Distraction Eater is a lightweight Chrome extension that intercepts your attempts to visit time-wasting websites. You can run it in Blacklist mode (blocking specific sites) or Whitelist mode (blocking the entire internet except for your essential tools).

Password-Protected Willpower. When you set up the extension, you lock your settings behind a custom password. If you try to remove a site from your blocklist during a moment of weakness, you are forced to type in that password via a custom UI modal. It gives you that crucial second to pause, realize what you are doing, and get back to work.

How I built it

I wanted to keep the extension blazingly fast, so I built it using pure Vanilla JavaScript, HTML5, and CSS3—no heavy frameworks. I leveraged the modern Chrome Extension Manifest V3 API. For the heavy lifting, I used chrome.declarativeNetRequest to handle the URL interception with zero latency. For persistence, I utilized chrome.storage.local to securely save the user's password, mode preferences, and blocklist data. I also implemented a "Draft State" architecture in the popup, ensuring users can stage their settings before officially applying them.

Challenges I ran into

Building a Chrome extension is full of unique quirks! One of my biggest hurdles was dealing with Chrome's strict security around native browser dialogs; trying to use a standard prompt() for my password check kept closing the extension popup entirely. I had to pivot and build a completely custom, hidden HTML modal that slides down within the extension UI. I also wrestled with CSS Flexbox pushing my buttons out of bounds, hunted down some notorious missing bracket SyntaxErrors at 3 AM, and even fought through some Git remote origin conflicts right before deployment!
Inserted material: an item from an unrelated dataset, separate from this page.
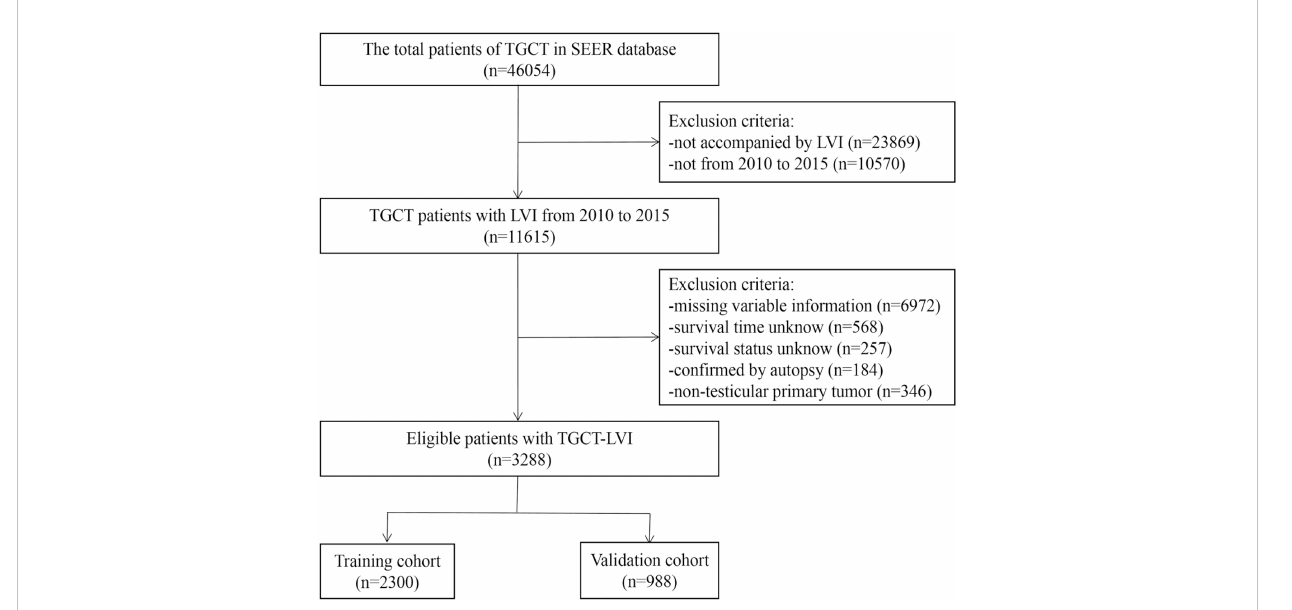
FIGURE 1 The screening process for the data of TGCT patients from the SEER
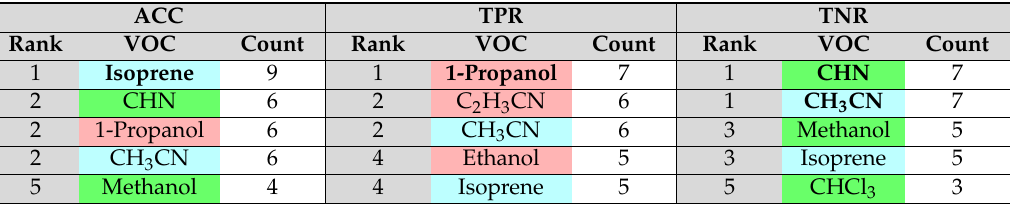
Table 5. VOCs that are frequently used in the top 10 ACC (Table 2), TPR (Table 3), and TNR (Table 4) combinations. The VOCs written in boldface are the same as those in Tables 2–4 and represent the VOCs that are used most frequently in the ACC-, TPR-, or TNR-based diagnoses. VOCs commonly used in every diagnosis and those specifically used for TPR- and TNR-based diagnoses are colored by blue, red, and green, respectively.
Accomplishments that I'm proud of

I am incredibly proud that I was able to build and ship a fully functional Minimum Viable Product (MVP) entirely on my own during this hackathon. Taking an idea from zero to a polished, working Chrome extension required me to wear every single hat—from UI/UX designer styling the custom password modals, to backend engineer wiring up the Manifest V3 routing and local storage. Delivering a complete, end-to-end solution that actually solves the core problem without relying on a team is a huge personal win.

What I learned

I learned a ton about the Chrome Extensions API, specifically how service workers (background.js) communicate asynchronously with the frontend (popup.js). I also got a crash course in advanced CSS styling (using CSS variables for a consistent theme) and learned how to properly manage Git version control when pushing local repositories to GitHub under a time crunch.

What's next for Distraction Eater

Rage-quit prevention: I want to make it ridiculously hard to turn off when your willpower tanks. Think blocking the Chrome extensions page completely during a focus block, or forcing you to type a 100-character random password just to unlock the uninstall button.

Earning your doomscrolling: I want to add a system where you actually earn your break time. If you grind for 60 minutes straight without trying to open Reddit or Twitter, the app rewards you with a 5-minute window of unblocked internet.

Going full desktop mode: Right now it's a Chrome extension, but the ultimate goal is to build a lightweight native app. That way, I can lock down the internet at the system level so you literally can't cheat the system.